**What to do**
The response must consist of the lines below from the one with "தயாராகவே செல்கின்றோம், மஹிந்த சமரசிங்க." through the one with "卓上カレンダー 名入れ印刷", exactly as they appear and with both ends kept.

═══ Listed entries

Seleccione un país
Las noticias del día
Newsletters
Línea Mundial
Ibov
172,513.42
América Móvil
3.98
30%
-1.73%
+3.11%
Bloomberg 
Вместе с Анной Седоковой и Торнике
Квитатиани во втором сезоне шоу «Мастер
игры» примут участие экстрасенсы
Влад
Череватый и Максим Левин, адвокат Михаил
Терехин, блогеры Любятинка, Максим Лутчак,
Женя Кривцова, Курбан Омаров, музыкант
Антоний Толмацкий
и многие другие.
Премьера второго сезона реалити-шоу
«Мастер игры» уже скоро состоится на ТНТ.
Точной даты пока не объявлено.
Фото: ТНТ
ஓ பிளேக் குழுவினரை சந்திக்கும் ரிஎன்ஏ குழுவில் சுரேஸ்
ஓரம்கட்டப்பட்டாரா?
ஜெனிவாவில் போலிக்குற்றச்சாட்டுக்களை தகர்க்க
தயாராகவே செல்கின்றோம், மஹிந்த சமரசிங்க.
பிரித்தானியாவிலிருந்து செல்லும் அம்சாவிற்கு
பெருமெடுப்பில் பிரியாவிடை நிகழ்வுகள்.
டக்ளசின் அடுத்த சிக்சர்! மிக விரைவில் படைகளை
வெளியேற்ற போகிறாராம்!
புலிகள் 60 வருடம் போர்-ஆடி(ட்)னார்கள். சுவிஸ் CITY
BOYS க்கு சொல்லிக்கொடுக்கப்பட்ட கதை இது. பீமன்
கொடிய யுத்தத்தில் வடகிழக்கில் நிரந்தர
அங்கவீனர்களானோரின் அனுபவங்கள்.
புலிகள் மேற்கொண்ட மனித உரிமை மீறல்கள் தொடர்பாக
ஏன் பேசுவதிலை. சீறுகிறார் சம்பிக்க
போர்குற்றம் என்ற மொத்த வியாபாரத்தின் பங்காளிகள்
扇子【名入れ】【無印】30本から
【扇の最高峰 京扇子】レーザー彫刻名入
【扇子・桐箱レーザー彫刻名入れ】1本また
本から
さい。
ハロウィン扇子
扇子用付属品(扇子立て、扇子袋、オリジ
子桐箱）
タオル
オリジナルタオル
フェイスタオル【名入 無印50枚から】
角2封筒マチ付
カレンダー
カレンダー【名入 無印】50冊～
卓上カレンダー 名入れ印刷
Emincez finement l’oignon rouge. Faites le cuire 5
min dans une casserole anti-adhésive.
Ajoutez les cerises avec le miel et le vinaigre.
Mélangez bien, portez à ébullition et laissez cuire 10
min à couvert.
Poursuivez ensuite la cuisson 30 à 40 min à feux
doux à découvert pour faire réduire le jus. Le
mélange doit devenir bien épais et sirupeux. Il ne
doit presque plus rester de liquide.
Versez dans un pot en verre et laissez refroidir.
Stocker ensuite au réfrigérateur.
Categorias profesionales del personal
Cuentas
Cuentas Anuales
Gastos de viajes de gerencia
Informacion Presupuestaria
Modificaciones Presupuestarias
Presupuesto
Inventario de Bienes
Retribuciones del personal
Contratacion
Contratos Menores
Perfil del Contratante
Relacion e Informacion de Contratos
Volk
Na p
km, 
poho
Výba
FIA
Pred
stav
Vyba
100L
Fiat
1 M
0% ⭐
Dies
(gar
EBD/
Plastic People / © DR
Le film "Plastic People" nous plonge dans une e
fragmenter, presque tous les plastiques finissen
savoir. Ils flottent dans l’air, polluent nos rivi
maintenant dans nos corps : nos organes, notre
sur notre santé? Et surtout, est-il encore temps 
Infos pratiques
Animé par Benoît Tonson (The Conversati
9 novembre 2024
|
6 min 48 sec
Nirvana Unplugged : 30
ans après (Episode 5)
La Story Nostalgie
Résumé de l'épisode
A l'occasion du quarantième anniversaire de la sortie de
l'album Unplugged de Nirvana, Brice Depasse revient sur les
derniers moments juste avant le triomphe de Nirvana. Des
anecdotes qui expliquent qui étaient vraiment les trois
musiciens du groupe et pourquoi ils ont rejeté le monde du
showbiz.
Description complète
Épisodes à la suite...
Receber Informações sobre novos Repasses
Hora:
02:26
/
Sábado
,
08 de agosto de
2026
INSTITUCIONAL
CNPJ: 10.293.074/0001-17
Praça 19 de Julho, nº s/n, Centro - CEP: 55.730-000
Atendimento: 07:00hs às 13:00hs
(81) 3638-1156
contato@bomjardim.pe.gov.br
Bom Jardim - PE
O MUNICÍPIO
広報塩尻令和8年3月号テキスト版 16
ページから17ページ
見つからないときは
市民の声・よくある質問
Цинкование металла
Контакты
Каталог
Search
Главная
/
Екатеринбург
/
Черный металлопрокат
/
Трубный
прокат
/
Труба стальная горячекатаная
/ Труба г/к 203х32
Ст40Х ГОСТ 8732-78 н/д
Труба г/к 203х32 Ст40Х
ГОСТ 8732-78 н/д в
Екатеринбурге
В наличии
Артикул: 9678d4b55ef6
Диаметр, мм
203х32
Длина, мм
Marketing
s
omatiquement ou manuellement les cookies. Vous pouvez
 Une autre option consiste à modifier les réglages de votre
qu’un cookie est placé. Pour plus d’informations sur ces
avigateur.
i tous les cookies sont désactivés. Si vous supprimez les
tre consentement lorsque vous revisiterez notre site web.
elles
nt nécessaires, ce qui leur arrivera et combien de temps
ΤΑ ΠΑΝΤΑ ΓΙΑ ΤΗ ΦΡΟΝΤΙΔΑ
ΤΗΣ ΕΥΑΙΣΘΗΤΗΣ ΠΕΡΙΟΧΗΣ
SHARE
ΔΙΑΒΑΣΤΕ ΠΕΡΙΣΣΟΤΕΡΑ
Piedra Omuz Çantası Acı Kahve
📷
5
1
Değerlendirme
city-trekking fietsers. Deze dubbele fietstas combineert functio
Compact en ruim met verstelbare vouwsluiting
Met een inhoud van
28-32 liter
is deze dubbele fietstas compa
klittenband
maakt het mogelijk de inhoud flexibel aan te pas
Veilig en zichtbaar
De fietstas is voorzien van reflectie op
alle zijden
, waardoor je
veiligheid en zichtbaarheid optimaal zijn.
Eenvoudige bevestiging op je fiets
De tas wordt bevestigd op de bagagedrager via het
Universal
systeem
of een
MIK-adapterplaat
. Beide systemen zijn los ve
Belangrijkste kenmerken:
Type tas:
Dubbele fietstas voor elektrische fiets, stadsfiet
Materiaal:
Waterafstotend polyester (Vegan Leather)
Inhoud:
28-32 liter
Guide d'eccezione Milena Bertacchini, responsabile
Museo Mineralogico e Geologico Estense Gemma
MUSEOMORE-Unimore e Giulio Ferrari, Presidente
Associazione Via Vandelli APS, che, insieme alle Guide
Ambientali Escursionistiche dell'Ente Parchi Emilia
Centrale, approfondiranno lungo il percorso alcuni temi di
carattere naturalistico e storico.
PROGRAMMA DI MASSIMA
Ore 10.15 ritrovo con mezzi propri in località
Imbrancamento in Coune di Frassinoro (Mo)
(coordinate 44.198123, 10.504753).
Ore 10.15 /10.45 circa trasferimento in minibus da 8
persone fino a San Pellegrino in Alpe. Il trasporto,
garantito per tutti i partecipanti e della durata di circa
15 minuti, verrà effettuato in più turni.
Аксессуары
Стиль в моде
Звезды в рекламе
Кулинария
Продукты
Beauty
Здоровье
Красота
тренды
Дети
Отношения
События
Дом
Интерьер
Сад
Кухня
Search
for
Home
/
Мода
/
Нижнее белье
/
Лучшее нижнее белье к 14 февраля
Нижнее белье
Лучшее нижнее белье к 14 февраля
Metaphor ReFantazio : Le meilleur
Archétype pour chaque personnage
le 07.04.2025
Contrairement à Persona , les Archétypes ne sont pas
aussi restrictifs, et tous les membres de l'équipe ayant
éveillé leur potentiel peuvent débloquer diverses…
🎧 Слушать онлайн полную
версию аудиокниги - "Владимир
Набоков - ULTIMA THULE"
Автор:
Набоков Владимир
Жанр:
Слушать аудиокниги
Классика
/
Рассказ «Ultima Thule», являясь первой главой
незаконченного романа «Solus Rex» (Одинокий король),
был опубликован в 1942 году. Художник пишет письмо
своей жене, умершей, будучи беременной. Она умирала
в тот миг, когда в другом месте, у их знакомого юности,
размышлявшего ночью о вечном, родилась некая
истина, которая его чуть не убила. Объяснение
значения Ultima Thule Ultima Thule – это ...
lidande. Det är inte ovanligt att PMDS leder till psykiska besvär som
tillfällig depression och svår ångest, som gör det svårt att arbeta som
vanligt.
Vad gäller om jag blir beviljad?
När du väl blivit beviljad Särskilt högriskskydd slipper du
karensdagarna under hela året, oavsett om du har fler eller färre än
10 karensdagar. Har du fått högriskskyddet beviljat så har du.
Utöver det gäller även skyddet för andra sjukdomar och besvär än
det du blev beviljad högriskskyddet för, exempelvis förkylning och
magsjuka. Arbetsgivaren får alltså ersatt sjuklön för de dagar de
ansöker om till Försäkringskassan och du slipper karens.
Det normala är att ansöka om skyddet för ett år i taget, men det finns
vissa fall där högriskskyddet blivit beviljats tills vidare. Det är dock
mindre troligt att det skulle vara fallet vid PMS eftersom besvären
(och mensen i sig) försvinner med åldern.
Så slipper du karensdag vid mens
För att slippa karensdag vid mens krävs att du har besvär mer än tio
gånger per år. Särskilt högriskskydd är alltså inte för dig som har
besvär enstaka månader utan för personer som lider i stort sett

══════

**Result**
தயாராகவே செல்கின்றோம், மஹிந்த சமரசிங்க.
பிரித்தானியாவிலிருந்து செல்லும் அம்சாவிற்கு
பெருமெடுப்பில் பிரியாவிடை நிகழ்வுகள்.
டக்ளசின் அடுத்த சிக்சர்! மிக விரைவில் படைகளை
வெளியேற்ற போகிறாராம்!
புலிகள் 60 வருடம் போர்-ஆடி(ட்)னார்கள். சுவிஸ் CITY
BOYS க்கு சொல்லிக்கொடுக்கப்பட்ட கதை இது. பீமன்
கொடிய யுத்தத்தில் வடகிழக்கில் நிரந்தர
அங்கவீனர்களானோரின் அனுபவங்கள்.
புலிகள் மேற்கொண்ட மனித உரிமை மீறல்கள் தொடர்பாக
ஏன் பேசுவதிலை. சீறுகிறார் சம்பிக்க
போர்குற்றம் என்ற மொத்த வியாபாரத்தின் பங்காளிகள்
扇子【名入れ】【無印】30本から
【扇の最高峰 京扇子】レーザー彫刻名入
【扇子・桐箱レーザー彫刻名入れ】1本また
本から
さい。
ハロウィン扇子
扇子用付属品(扇子立て、扇子袋、オリジ
子桐箱）
タオル
オリジナルタオル
フェイスタオル【名入 無印50枚から】
角2封筒マチ付
カレンダー
カレンダー【名入 無印】50冊～
卓上カレンダー 名入れ印刷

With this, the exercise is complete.